The Life Extension Advocacy Foundation volunteers hosted their first conference, Ending Age-Related Diseases 2018, in New York City a month ago. It was attended by a mix of advocates, scientists, entrepreneurs, and investors, all interested in seeing greater progress take place in the field of rejuvenation research. For those of us starting or running biotech companies to work on ways to treat aspects of aging, it was a good opportunity to network and make connections.
The presentations given at the conference were recorded, and are being tidied up and released for general viewing, as is the case for most of the conferences in our community. There was a greater emphasis on the business side of the house than usual at this event, and it is certainly the case that commercial biotechnology is becoming ever more important to efforts to treat aging as a medical condition. All of the fields of damage and damage repair described in the SENS rejuvenation research proposals are arguably at the stage where at least some part of the program might be commercially developed, given suitable levels of funding, or is being actively pursued by one or more companies.
Keith Comito, President of the Life Extension Advocacy Foundation and the Lifespan.io crowdfunding platform, discusses the emerging longevity biotech landscape at the Ending Age-Related Diseases conference in NYC.

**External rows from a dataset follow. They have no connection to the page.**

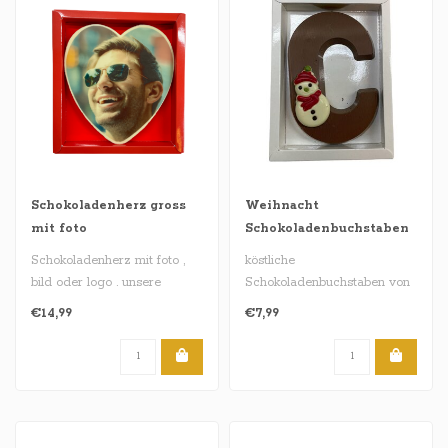
Schokoladenherz gross
Weihnacht
mit foto
Schokoladenbuchstaben
Schokoladenherz mit foto ,
köstliche
bild oder logo . unsere
Schokoladenbuchstaben von
Herzen sind im vollmilch , za..
ca. 200 Gramm , und
€14,99
€7,99
erhältlich in den Gesc..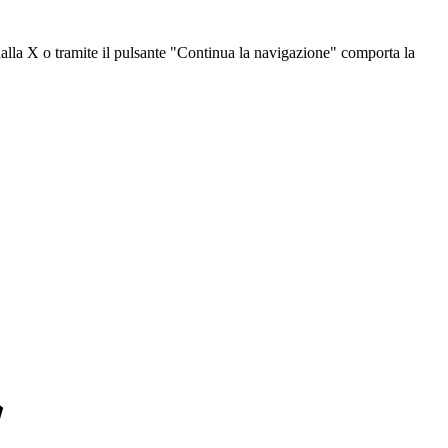
dalla X o tramite il pulsante "Continua la navigazione" comporta la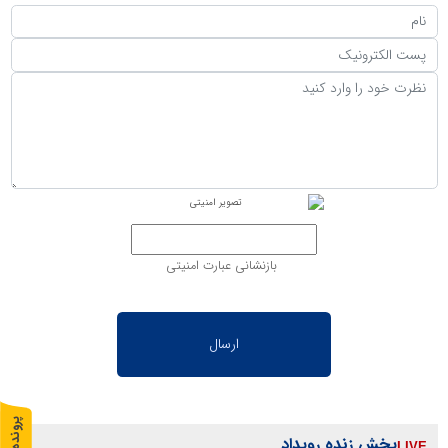
بازنشانی عبارت امنیتی
پ
1
پخش زنده رویداد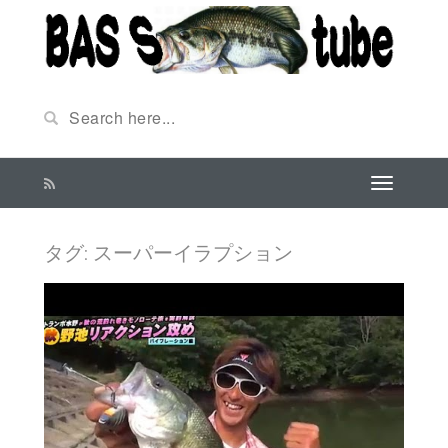
タグ:
スーパーイラプション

Some people in our community make the mistake of jumping right into a conversation about repairing the damage of aging without considering if the listener has any prior knowledge of the subject. Dr. Aubrey de Grey begins, as all good speakers should, in a mixed audience of experienced hands and those totally new to the topic of aging, with the basics about aging and works towards more complex topics. If you're familiar with his work, you may wish to skip to around the 17:55 mark, where he talks about new developments in the field and topics you may not have heard before.

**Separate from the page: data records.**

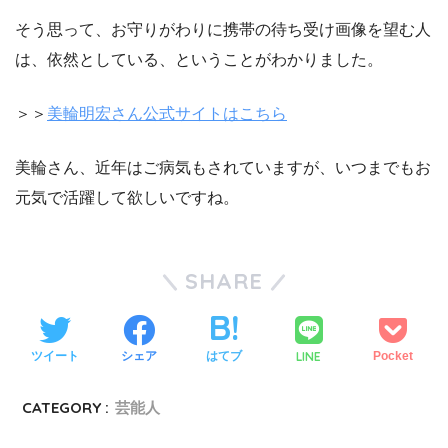
そう思って、お守りがわりに携帯の待ち受け画像を望む人
は、依然としている、ということがわかりました。
＞＞
美輪明宏さん公式サイトはこちら
美輪さん、近年はご病気もされていますが、いつまでもお
元気で活躍して欲しいですね。
SHARE
LINE
ツイート
シェア
はてブ
Pocket
CATEGORY :
芸能人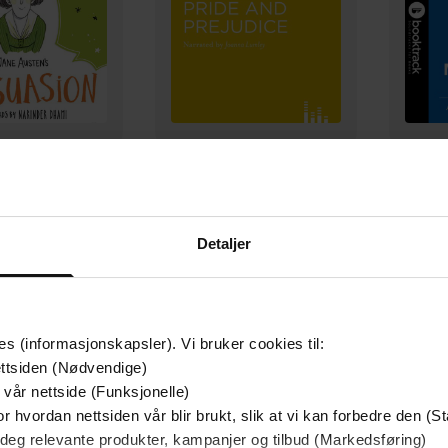
118,-
154,-
en's Persuasion
Pride And Prejudice
M
nder Dhami
Jane Austen
Detaljer
LYDBOK
LYDBOK
es (informasjonskapsler). Vi bruker cookies til:
ttsiden (Nødvendige)
 vår nettside (Funksjonelle)
r hvordan nettsiden vår blir brukt, slik at vi kan forbedre den (St
mium
Premium
 deg relevante produkter, kampanjer og tilbud (Markedsføring)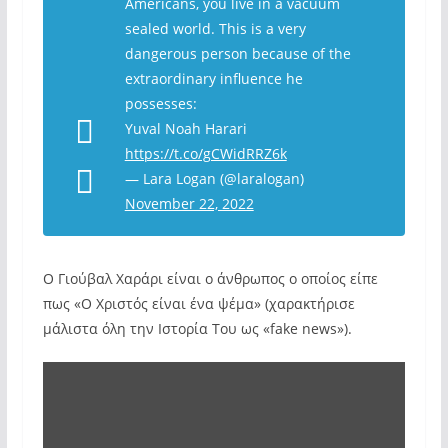
Americans, you live in a vacuum
sealed world. This is a very
dangerous person because of the
extraordinary influence he
possesses:
Yuval Noah Harari
https://t.co/gCWidRRZ6k
— Lara Logan (@laralogan)
November 22, 2022
Ο Γιούβαλ Χαράρι είναι ο άνθρωπος ο οποίος είπε
πως «Ο Χριστός είναι ένα ψέμα» (χαρακτήρισε
μάλιστα όλη την Ιστορία Του ως «fake news»).
Display
"Ψεύτικη
η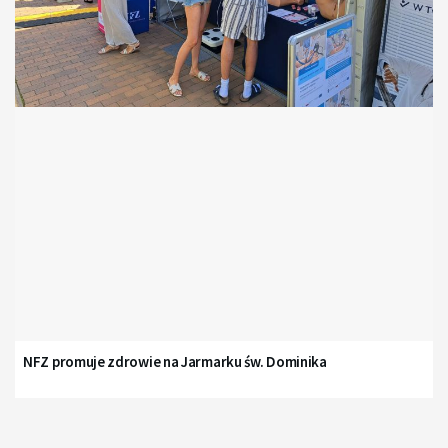
NFZ promuje zdrowie na Jarmarku św. Dominika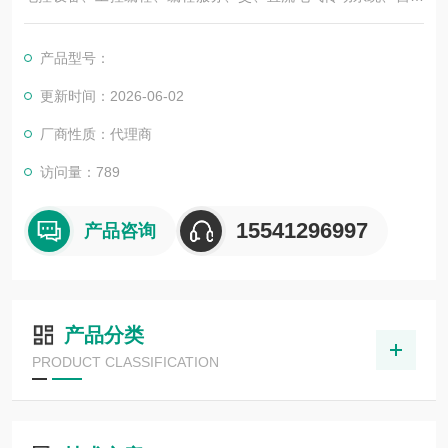
化控制系统及其装置的研究与服务，不但可以独立承包工程项
目，还可为用户设计开发先进的自动化控制系统并直接提供成套
产品型号：
的现代化电控设备。
服务行业涉及冶金、石油、化工、纺织、食品、制药、电力、环
更新时间：2026-06-02
保、印刷、造纸及科研实验等多个领域。德国倍加福传感器开关I
厂商性质：代理商
C-KP2-2HB17-2V1D
访问量：789
15541296997
产品咨询
产品分类
PRODUCT CLASSIFICATION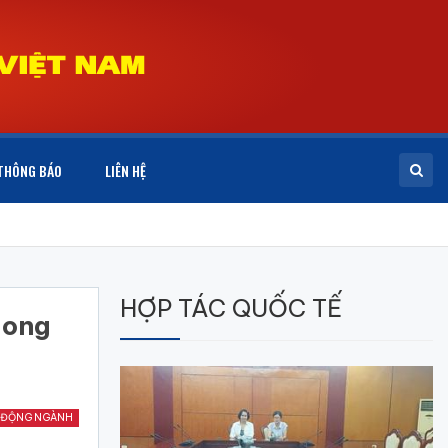
THÔNG BÁO
LIÊN HỆ
HỢP TÁC QUỐC TẾ
hong
 ĐỘNG NGÀNH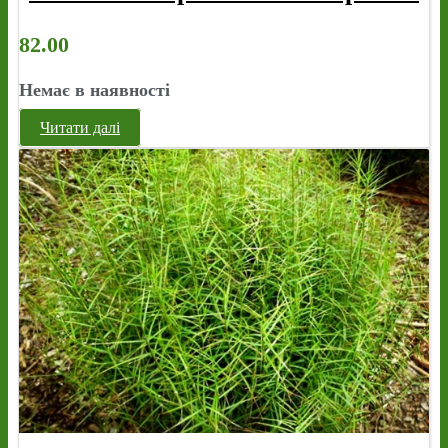
82.00
Немає в наявності
Читати далі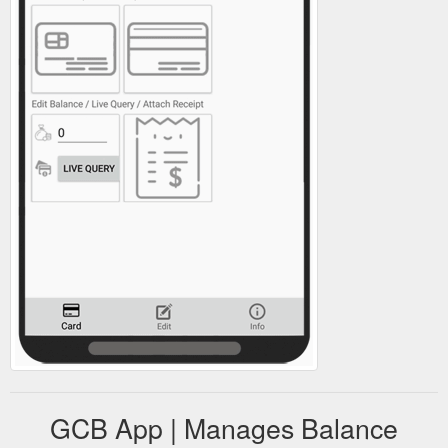
compte, blocage,...) - Recharger votre compte e-dinar par
carte bancaire ...
https://play.google.com/store/apps/details?
id=tn.mobipost&hl=fr&gl=US
- Recevoir et gérer mes
UIB Mobile - Apps on Google Play
notifications d’événements importants sur mon compte (solde
bas, disponibilité de carte, rejet de chèque, etc.) Mobile IBU: a
bank''s unique experience on smartphones and tablets: full,
fast, useful and secure.
https://play.google.com/store/apps/details?
id=com.uib.uibmobile&hl=en_US&gl=US
GCB App | Manages Balance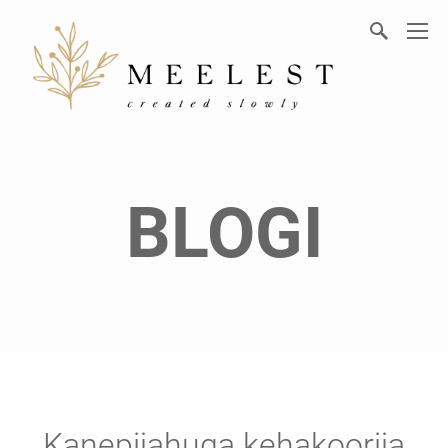
BLOGI
Kanepijahuga kehakoorija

Steven A. Garan is the Director of Bioinformatics at the Center for Research and Education on Aging (CREA) and a researcher at UC Berkeley National Laboratory. In his talk at Ending Age-Related Diseases, he discussed the impact of various present and future Silicon Valley technology breakthroughs on overcoming aging. He gave a somewhat future-facing talk at the conference, which may surprise some people given his senior position at Berkeley. Ten years ago, talking about ending aging would potentially have damaged your career and gotten you unfairly labeled as fringe, much as Dr. Aubrey de Grey was for many years until many others joined his crusade to end aging. It was therefore refreshing to hear Steven talk so positively about the future of biomedical science and about doing something about aging itself in order to end age-related diseases.

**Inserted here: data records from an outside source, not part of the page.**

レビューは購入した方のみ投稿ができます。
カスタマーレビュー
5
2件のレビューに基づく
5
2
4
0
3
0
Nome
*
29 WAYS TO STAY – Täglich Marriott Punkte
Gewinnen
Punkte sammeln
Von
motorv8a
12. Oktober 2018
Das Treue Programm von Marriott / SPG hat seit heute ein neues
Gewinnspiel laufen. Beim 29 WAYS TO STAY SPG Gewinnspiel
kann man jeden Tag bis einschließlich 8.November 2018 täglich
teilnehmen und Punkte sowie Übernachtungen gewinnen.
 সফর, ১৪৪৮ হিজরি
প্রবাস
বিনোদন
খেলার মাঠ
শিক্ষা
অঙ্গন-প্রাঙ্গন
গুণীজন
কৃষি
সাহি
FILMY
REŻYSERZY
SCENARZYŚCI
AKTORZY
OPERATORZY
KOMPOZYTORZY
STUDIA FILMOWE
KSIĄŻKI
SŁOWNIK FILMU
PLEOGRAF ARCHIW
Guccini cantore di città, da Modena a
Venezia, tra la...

Kelsey Moody is a process-oriented biotechnology executive who has specialized in the study of aging and aging mechanisms for over a decade. Since 2013, he has successfully built Ichor Therapeutics from a living room start-up into a premier, vertically integrated contract research organization that focuses on preclinical research services for aging pathways. Proceeds from this work are used to self-fund initiatives that constitute Ichor's portfolio companies in enzyme therapy (Lysoclear), small molecule drug discovery (Antoxerene), and protein engineering (RecombiPure). In this talk, Kelsey discusses Ichor's protein engineering platform, how Ichor has used it, and Ichor's plans for using it to discover new classes of drugs for age-related diseases.